Pollsters Opinion Business Research has kept up the grim work since then, counting the bodies week by week. By September 2007 they confirm 1.2 million dead.

What did it cost?

Joseph Stiglitz and Linda J. Bilmes have written a book The Three Trillion Dollar War. The costs are painstakingly compiled by these two competent economists. One of these three trillion dollars could have paid for:

  • 8 million houses, or
  • 15 million teachers, or
  • Healthcare for 530 million children for a year, or
  • University scholarships for 43 million students.
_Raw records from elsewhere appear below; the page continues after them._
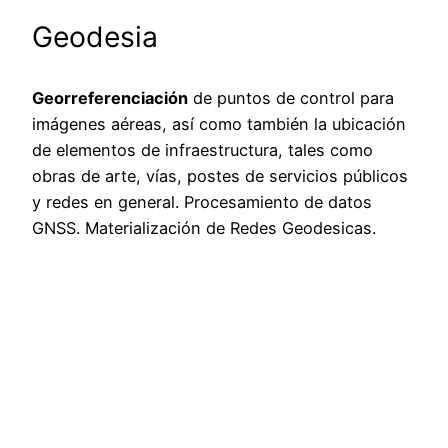
Geodesia
Georreferenciación
de puntos de control para
imágenes aéreas, así como también la ubicación
de elementos de infraestructura, tales como
obras de arte, vías, postes de servicios públicos
y redes en general. Procesamiento de datos
GNSS. Materialización de Redes Geodesicas.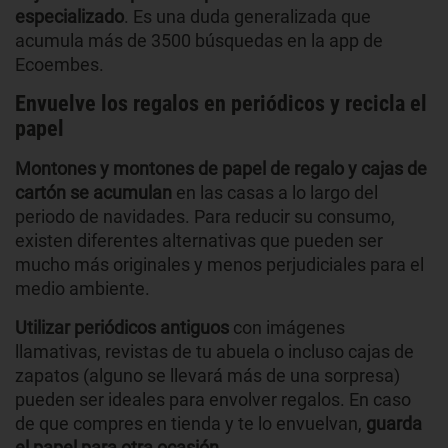
especializado
. Es una duda generalizada que
acumula más de 3500 búsquedas en la app de
Ecoembes.
Envuelve los regalos en periódicos y recicla el
papel
Montones y montones de papel de regalo y cajas de
cartón se acumulan
en las casas a lo largo del
periodo de navidades. Para reducir su consumo,
existen diferentes alternativas que pueden ser
mucho más originales y menos perjudiciales para el
medio ambiente.
Utilizar periódicos antiguos
con imágenes
llamativas, revistas de tu abuela o incluso cajas de
zapatos (alguno se llevará más de una sorpresa)
pueden ser ideales para envolver regalos. En caso
de que compres en tienda y te lo envuelvan,
guarda
el papel para otra ocasión.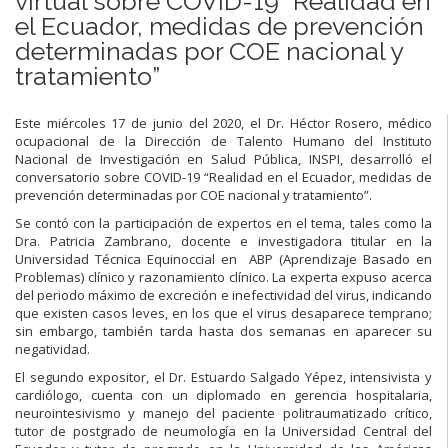
virtual sobre COVID-19 “Realidad en
el Ecuador, medidas de prevención
determinadas por COE nacional y
tratamiento”
Este miércoles 17 de junio del 2020, el Dr. Héctor Rosero, médico
ocupacional de la Dirección de Talento Humano del Instituto
Nacional de Investigación en Salud Pública, INSPI, desarrolló el
conversatorio sobre COVID-19 “Realidad en el Ecuador, medidas de
prevención determinadas por COE nacional y tratamiento”.
Se contó con la participación de expertos en el tema, tales como la
Dra. Patricia Zambrano, docente e investigadora titular en la
Universidad Técnica Equinoccial en ABP (Aprendizaje Basado en
Problemas) clínico y razonamiento clínico. La experta expuso acerca
del periodo máximo de excreción e inefectividad del virus, indicando
que existen casos leves, en los que el virus desaparece temprano;
sin embargo, también tarda hasta dos semanas en aparecer su
negatividad.
El segundo expositor, el Dr. Estuardo Salgado Yépez, intensivista y
cardiólogo, cuenta con un diplomado en gerencia hospitalaria,
neurointesivismo y manejo del paciente politraumatizado crítico,
tutor de postgrado de neumología en la Universidad Central del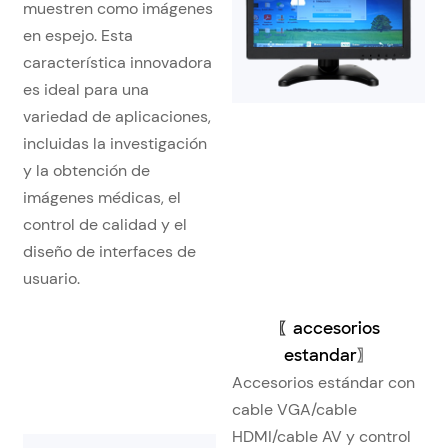
muestren como imágenes
en espejo. Esta
característica innovadora
es ideal para una
variedad de aplicaciones,
incluidas la investigación
y la obtención de
imágenes médicas, el
control de calidad y el
diseño de interfaces de
usuario.
〖
accesorios
estandar
〗
Accesorios estándar con
cable VGA/cable
HDMI/cable AV y control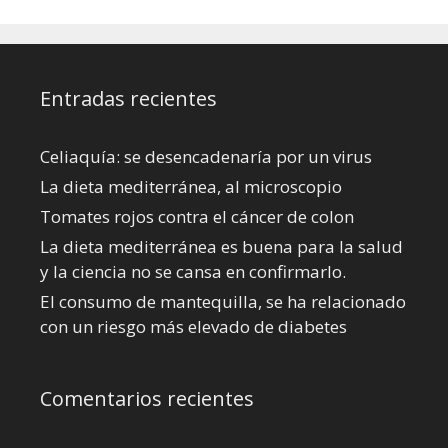
Entradas recientes
Celiaquía: se desencadenaría por un virus
La dieta mediterránea, al microscopio
Tomates rojos contra el cáncer de colon
La dieta mediterránea es buena para la salud
y la ciencia no se cansa en confirmarlo.
El consumo de mantequilla, se ha relacionado
con un riesgo más elevado de diabetes
Comentarios recientes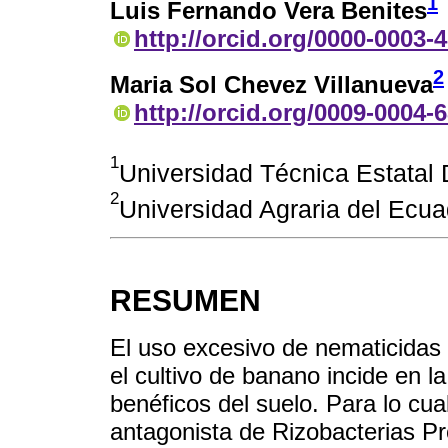
1
Luis Fernando Vera Benites
http://orcid.org/0000-0003-
2
Maria Sol Chevez Villanueva
http://orcid.org/0009-0004-
1
Universidad Técnica Estata
2
Universidad Agraria del Ecua
RESUMEN
El uso excesivo de nematicidas 
el cultivo de banano incide en 
benéficos del suelo. Para lo cual
antagonista de Rizobacterias P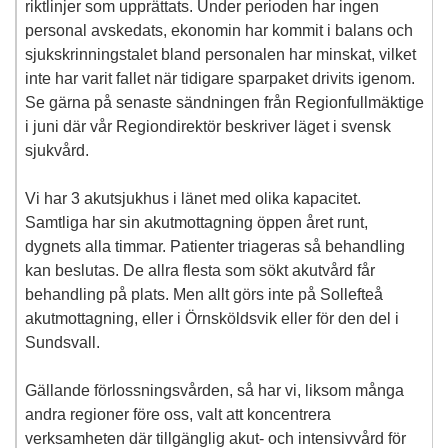
riktlinjer som upprättats. Under perioden har ingen
personal avskedats, ekonomin har kommit i balans och
sjukskrinningstalet bland personalen har minskat, vilket
inte har varit fallet när tidigare sparpaket drivits igenom.
Se gärna på senaste sändningen från Regionfullmäktige
i juni där vår Regiondirektör beskriver läget i svensk
sjukvård.
Vi har 3 akutsjukhus i länet med olika kapacitet.
Samtliga har sin akutmottagning öppen året runt,
dygnets alla timmar. Patienter triageras så behandling
kan beslutas. De allra flesta som sökt akutvård får
behandling på plats. Men allt görs inte på Sollefteå
akutmottagning, eller i Örnsköldsvik eller för den del i
Sundsvall.
Gällande förlossningsvården, så har vi, liksom många
andra regioner före oss, valt att koncentrera
verksamheten där tillgänglig akut- och intensivvård för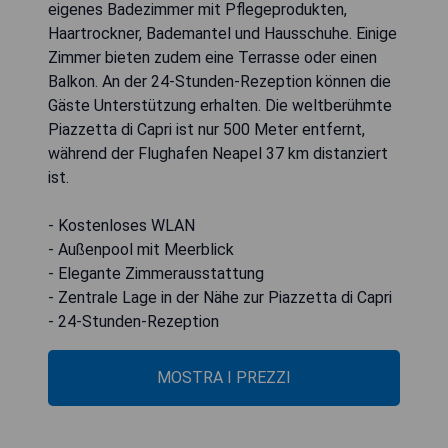
eigenes Badezimmer mit Pflegeprodukten,
Haartrockner, Bademantel und Hausschuhe. Einige
Zimmer bieten zudem eine Terrasse oder einen
Balkon. An der 24-Stunden-Rezeption können die
Gäste Unterstützung erhalten. Die weltberühmte
Piazzetta di Capri ist nur 500 Meter entfernt,
während der Flughafen Neapel 37 km distanziert
ist.
- Kostenloses WLAN
- Außenpool mit Meerblick
- Elegante Zimmerausstattung
- Zentrale Lage in der Nähe zur Piazzetta di Capri
- 24-Stunden-Rezeption
MOSTRA I PREZZI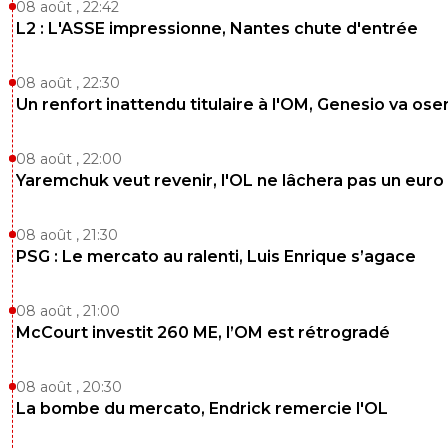
08 août , 22:42
L2 : L'ASSE impressionne, Nantes chute d'entrée
08 août , 22:30
Un renfort inattendu titulaire à l'OM, Genesio va ose
08 août , 22:00
Yaremchuk veut revenir, l'OL ne lâchera pas un euro
08 août , 21:30
PSG : Le mercato au ralenti, Luis Enrique s’agace
08 août , 21:00
McCourt investit 260 ME, l’OM est rétrogradé
08 août , 20:30
La bombe du mercato, Endrick remercie l'OL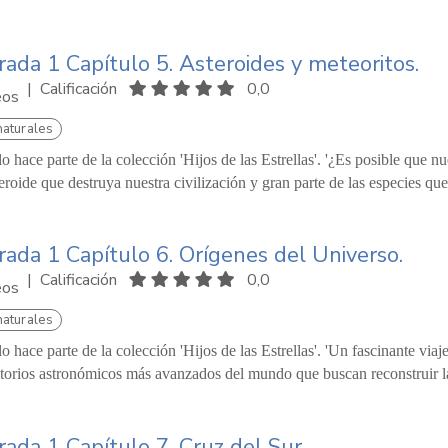
ada 1 Capítulo 5. Asteroides y meteoritos.
|
Calificación
0,0
eos
naturales
lo hace parte de la colección 'Hijos de las Estrellas'. '¿Es posible que 
eroide que destruya nuestra civilización y gran parte de las especies qu
ada 1 Capítulo 6. Orígenes del Universo.
|
Calificación
0,0
eos
naturales
lo hace parte de la colección 'Hijos de las Estrellas'. 'Un fascinante via
torios astronómicos más avanzados del mundo que buscan reconstruir la 
ada 1 Capítulo 7. Cruz del Sur.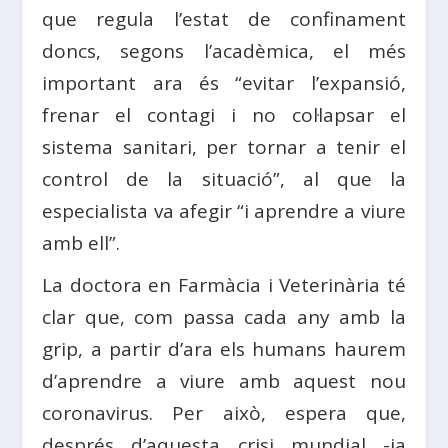
que regula l’estat de confinament
doncs, segons l’acadèmica, el més
important ara és “evitar l’expansió,
frenar el contagi i no col·lapsar el
sistema sanitari, per tornar a tenir el
control de la situació”, al que la
especialista va afegir “i aprendre a viure
amb ell”.
La doctora en Farmàcia i Veterinària té
clar que, com passa cada any amb la
grip, a partir d’ara els humans haurem
d’aprendre a viure amb aquest nou
coronavirus. Per això, espera que,
després d’aquesta crisi mundial -ja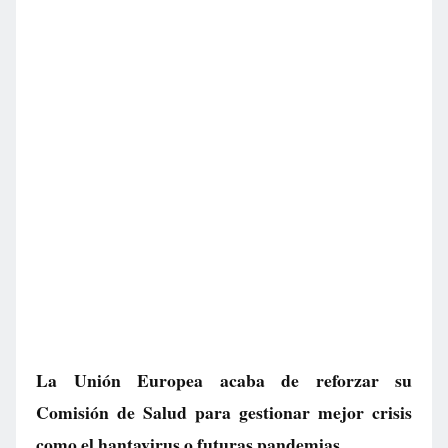
La Unión Europea acaba de reforzar su
Comisión de Salud para gestionar mejor crisis
como el hantavirus o futuras pandemias.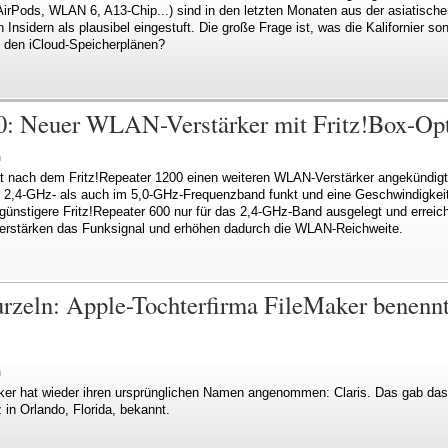
irPods, WLAN 6, A13-Chip...) sind in den letzten Monaten aus der asiatischen
Insidern als plausibel eingestuft. Die große Frage ist, was die Kalifornier so
i den iCloud-Speicherplänen?
00: Neuer WLAN-Verstärker mit Fritz!Box-Op
n
hat nach dem Fritz!Repeater 1200 einen weiteren WLAN-Verstärker angekündig
m 2,4-GHz- als auch im 5,0-GHz-Frequenzband funkt und eine Geschwindigkei
r günstigere Fritz!Repeater 600 nur für das 2,4-GHz-Band ausgelegt und errei
erstärken das Funksignal und erhöhen dadurch die WLAN-Reichweite.
zeln: Apple-Tochterfirma FileMaker benennt 
n
aker hat wieder ihren ursprünglichen Namen angenommen: Claris. Das gab da
in Orlando, Florida, bekannt.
The figures are a graphic illustration of capitalism's preference for spending money on doing evil rather than good.

Why has it cost so much?

This is the first war to be privatised. A private security guard in Iraq gets $400,000 a year. A soldier is paid $40,000. The aftermath of the invasion has seen an orgy of looting by big business, specifically a handful of firms such as Bechtel, Blackwater Security and Halliburton corruptly close to the Republican administration in Washington. See our review of Naomi Klein's The Shock Doctrine Review of "Disaster capitalism" by Naomi Klein - Capitalism is a disaster for more detail. Then, of course, there's the grab for Iraq's oil - 112bn barrels, the second largest proven reserve in the world.

What else?

British and American citizens have been shamed by photos of torture in Iraq, torture carried out by ‘our boys' and torture now officially sanctioned by George W. Bush. In any case the startling nature of pictures of sexual humiliation and the use of savage dogs on naked prisoners makes it quite clear that these methods were not initiated independently by low level sadists. Responsibility goes right to the top - Bush, Blair and Brown.

What has been achieved?

To pay for the deaths and the pillage, the allies claimed they would root out the Taliban from Iraq. That was another lie. The Taliban weren't in Iraq. They are now, exploiting the chaos of invasion.

Tacitus made a devastating critique of Roman imperialism: solitudinem faciunt, pacem appellant - they make a desert and call it peace. That is certainly true of the occupation of Iraq.